Armee auf dem Mutschellen
«Weisch no» mit Alois Füglistaler aus Berikon
Der Zweite Weltkrieg war für den Beriker Alois Füglistaler eine prägende Zeit. Der heute 92-Jährige wurde 1940 eingeschult und erinnert sich in der Sommerserie «Weisch no» an die Stimmung, die damals auf dem Mutschellen herrschte – und wie sie Angst vor den Bombenfliegern hatten. Einen solchen sah er in Richtung Sursee brennend abstürzen. Alois Füglistaler erzählt aber auch davon, wie er als Kleinbauer seinen Beruf nach und nach aufgab und zum Lastwagenchauffeur wurde. --rwi
Sommerserie «Weisch no» mit Alois Füglistaler aus Berikon
Alois Füglistaler lebt mit einem Unterbruch von rund 1,5 Jahren in Berikon, seit er vor 92 Jahren hier geboren wurde. Er erinnert sich gerne an die Schulzeit zurück, auch wenn der Zweite Weltkrieg auf dem Mutschellen für viel Entbehrung sorgte.
Roger Wetli
«Die heutige Hauptverbindungsstrasse zwischen Berikon und Oberwil-Lieli war früher noch nicht asphaltiert, sondern gekiest. In meiner Kindheit gab es ohnehin in unserem Dorf erst zwei bis drei Autos», erinnert sich Alois Füglistaler. Er muss es wissen, wuchs er doch genau dort in einem kleinen Bauernhof an der Oberwilerstrasse auf, wo seit 1968 ein Zweifamilienhaus steht. Er selbst lebt heute darin. Viele Einwohner von Oberwil seien an ihrem Bauernhof vorbeigelaufen, wenn sie zum Bahnhof Berikon-Widen wollten. «Von uns aus waren es aber immer noch rund 45 Minuten zu Fuss. Postautos nach Oberwil fuhren vielleicht zwei bis drei Mal pro Tag.»
Wahnsinnige Spannung
Spricht man mit dem 92-Jährigen, kommen bei ihm rasch Erinnerungen an den Zweiten Weltkrieg auf.
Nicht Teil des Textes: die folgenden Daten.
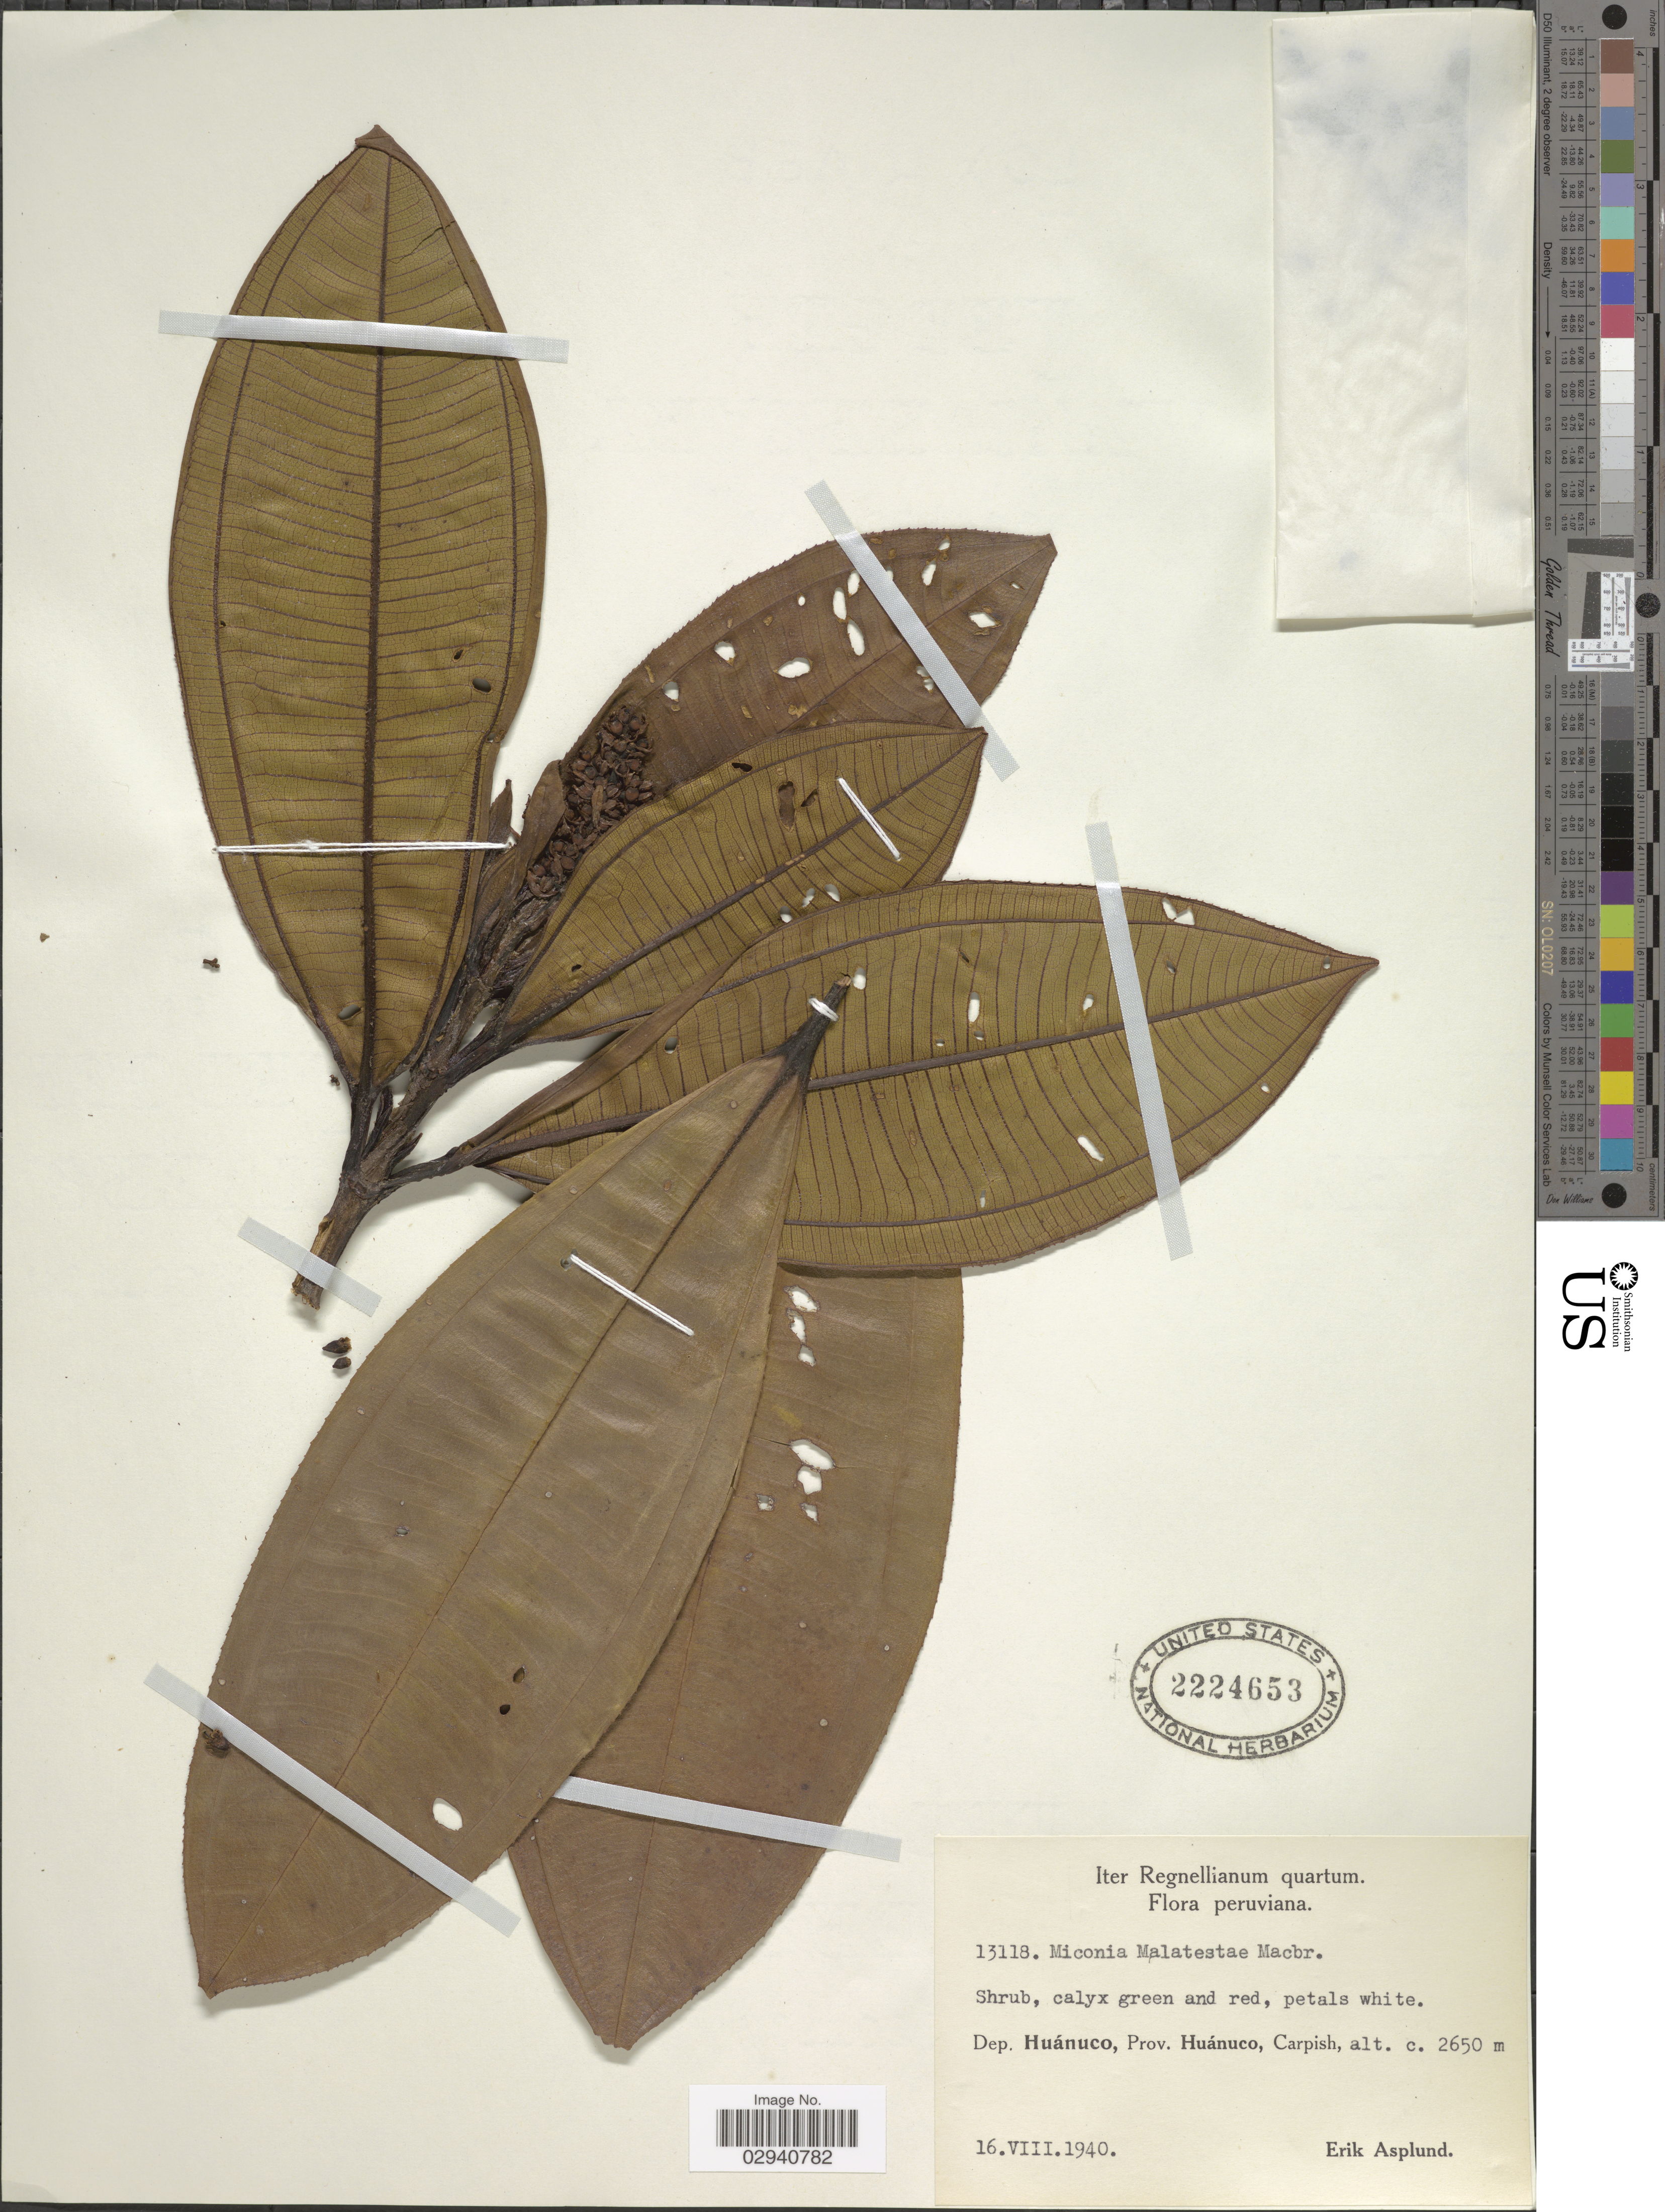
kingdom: Plantae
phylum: Tracheophyta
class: Magnoliopsida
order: Myrtales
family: Melastomataceae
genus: Miconia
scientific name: Miconia malatestae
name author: J.F. Macbr.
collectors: E. Asplund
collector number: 13118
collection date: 1940-08-16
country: Peru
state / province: Huánuco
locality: Dep. Huánuco, Prov. Huánuco, Carpish.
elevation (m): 2650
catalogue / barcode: US 2224653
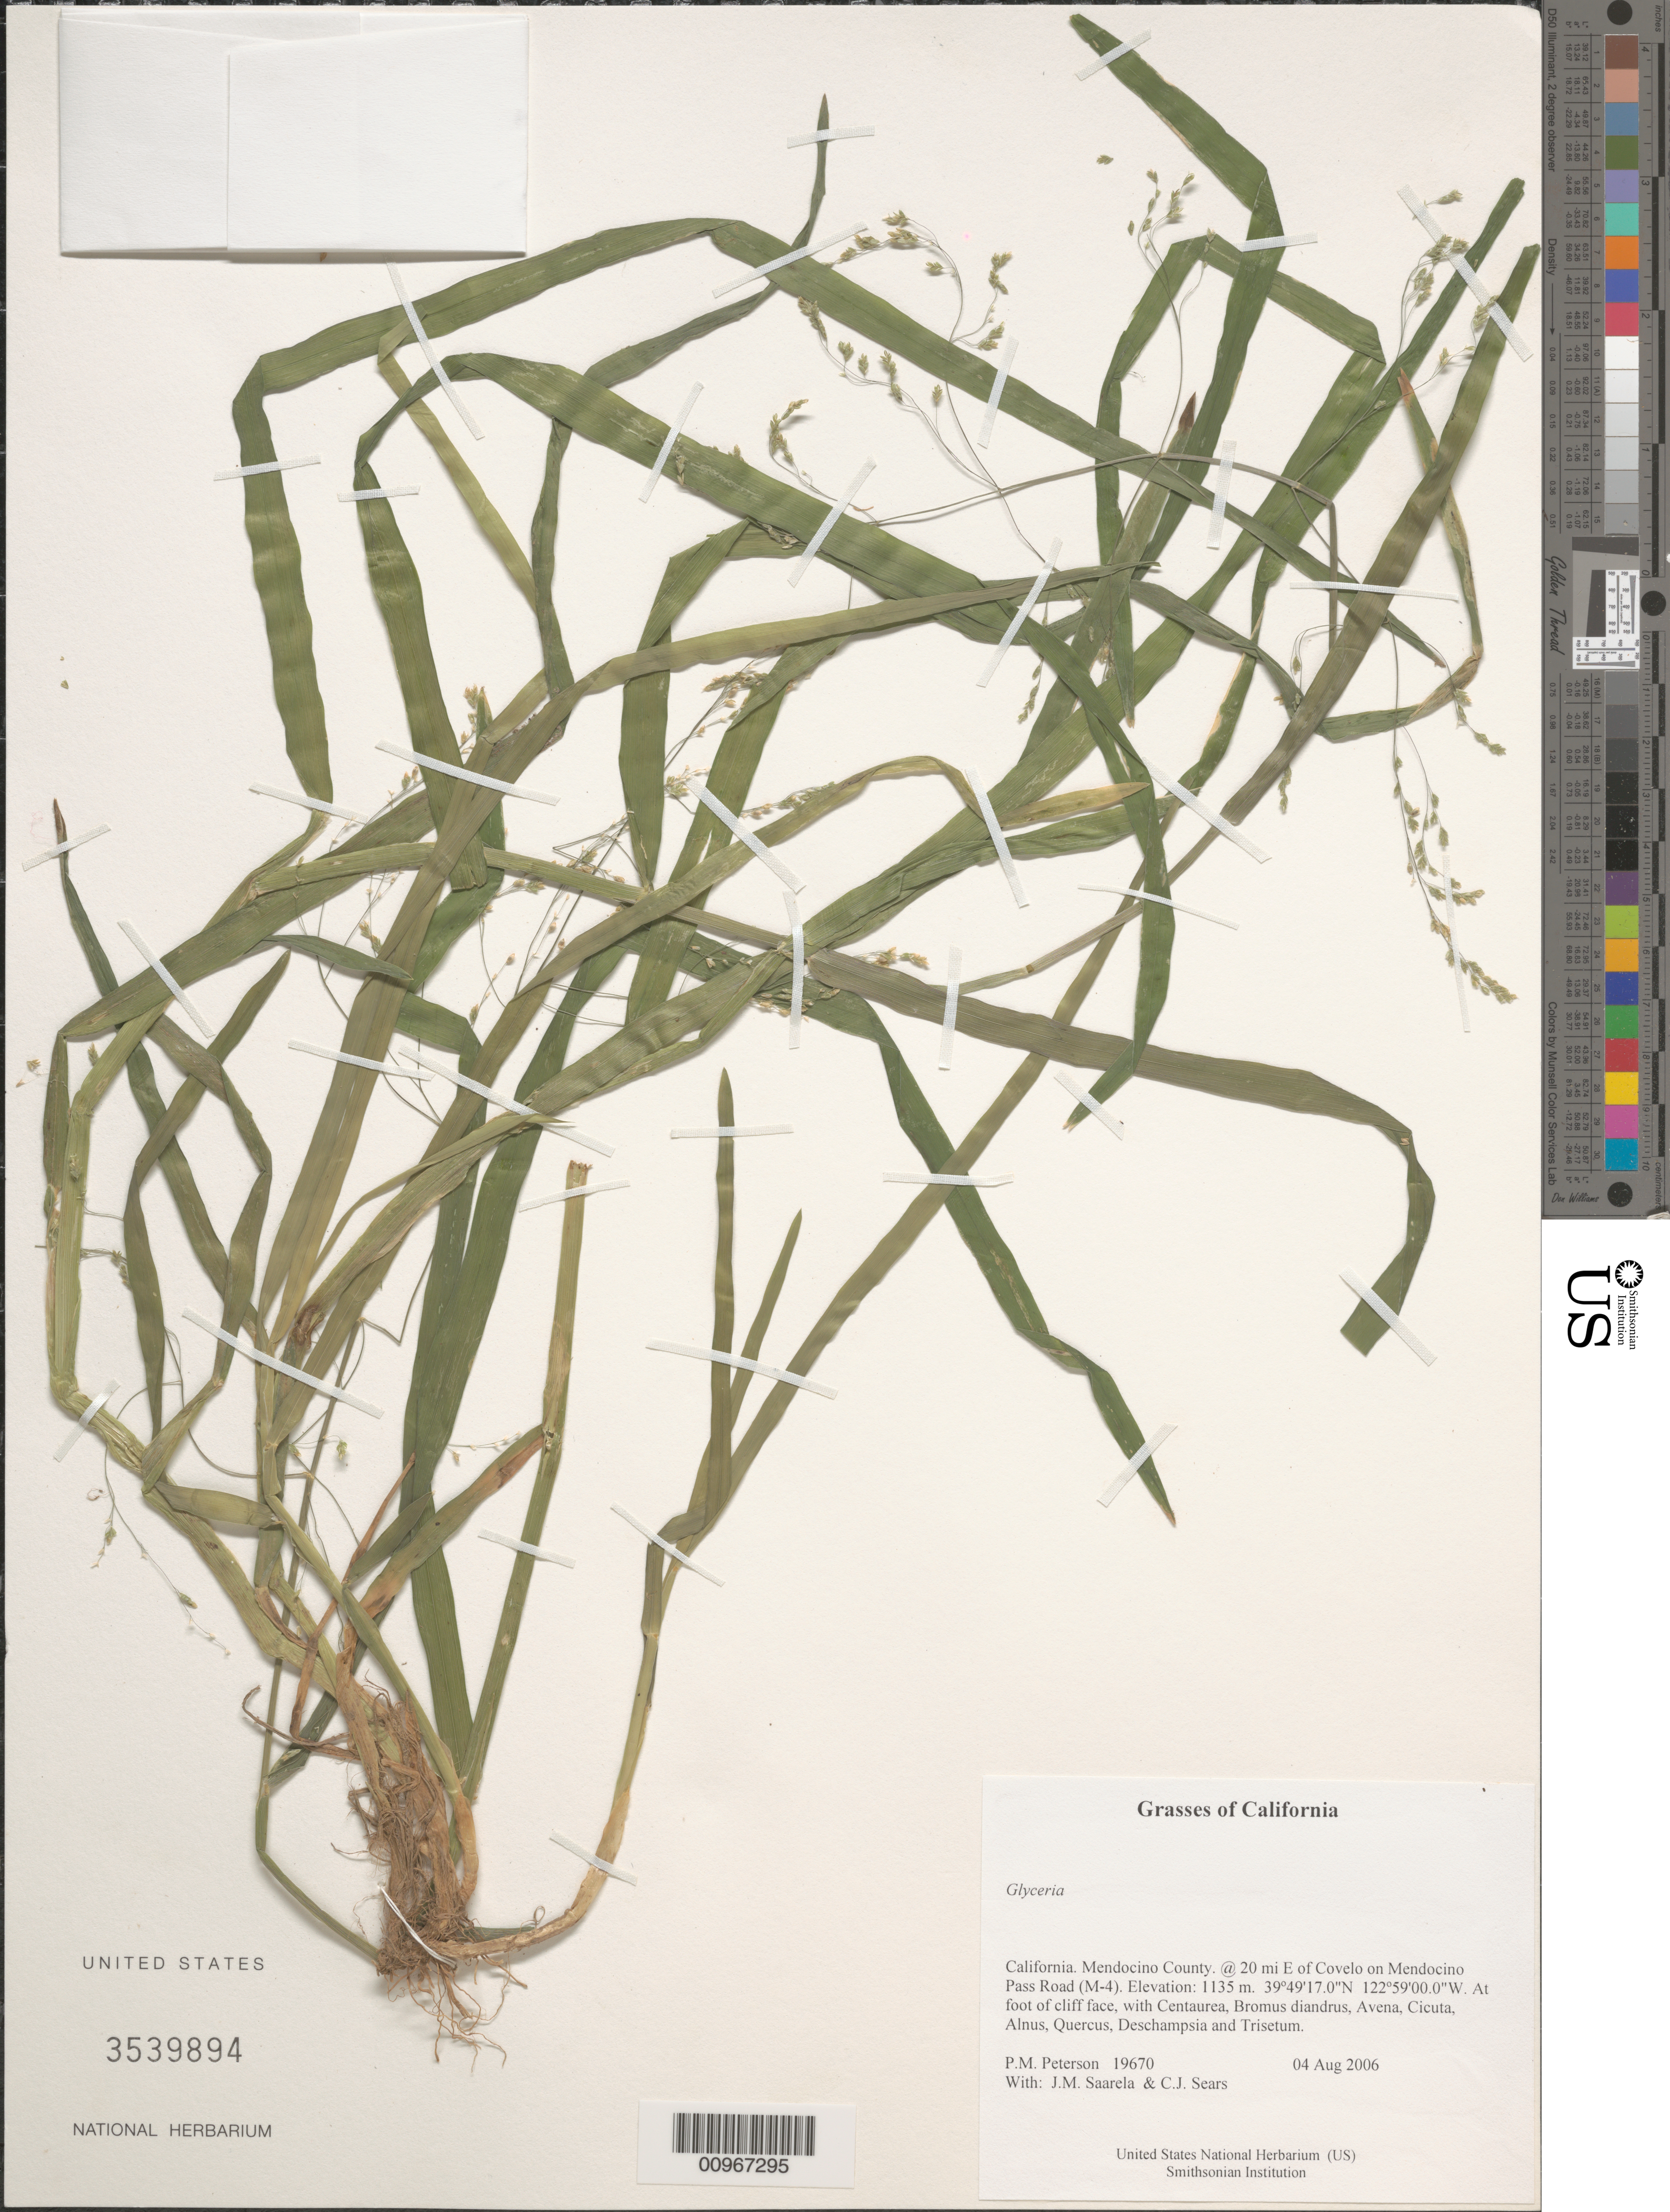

Er war damals noch sehr jung. «Der Krieg hat den Kindern in Berikon sicher geschadet. Neben der Schule mussten wir ständig arbeiten, um durchzukommen. Als Kleinbauern hatten wir aber immerhin ständig genügend zu essen», ist er dankbar. Sein Vater war im Aktivdienst. «Wir hatten einen leeren Stall. Da brachte die Armee vier Ross unter.» Die Pferde der Landwirte seien von der Armee eingezogen worden und viele Kleinbauern mussten in ihre Wagen und Pflüge deshalb ihre Kühe einspannen. «Das Militär war hier oben sehr präsent. Zwischen dem Metzger Groth und der Käserei unterhöhlten sie alles. Damals gab es dort noch ein offenes Feld. Heute ist alles überbaut. Als Kinder fuhren wir sonntags manchmal auf den Armeebaustellen Rollwagen, bis wir verscheucht wurden», schmunzelt Alois Füglistaler.
Generell seien die fast fünf Jahre Zweiter Weltkrieg von einer wahnsinnigen Spannung geprägt gewesen. «Wir wussten nie, ob und wann Mussolini aus Italien oder Hitler aus Deutschland uns überfällt. Und wir hatten Angst, dass eine Fliegerbombe auf uns herunterfällt.» Hauptsächlich nachts habe es Fliegeralarm gegeben. Die Fenster wurden verdunkelt. «Die Amerikaner flogen über die Schweiz nach Deutschland. Das Summen von deren Fliegern liess die Scheiben klappern. Einer fing Feuer und stürzte im Schlatt bei Hitzkirch ab», weiss Füglistaler, der den Flieger weit oben im Himmel brennen gesehen hatte. «Als Familie versteckten wir uns im Keller. Auch wenn das gegen eine Bombe nichts genützt hätte. Das erfuhren wir aber zum Glück erst später.»
Harte Disziplin
Im Haus an der Oberwilerstrasse übernachtete meist ein Offizier. «Er ass aber ausserhalb», weiss der Beriker. Und teilweise sei das Schulzimmer durch das Militär besetzt gewesen. Berikon hatte damals zwei Schulhäuser: Eines an der heutigen Unterdorfstrasse und eines an der Oberdorfstrasse. Bis 53 Kinder der 3. bis 5. Klasse wurden an der Unterdorfstrasse in einem Raum gemeinsam unterrichtet. «Man war still. Die Lehrer verlangten gutes Benehmen. Es war harte Disziplin.»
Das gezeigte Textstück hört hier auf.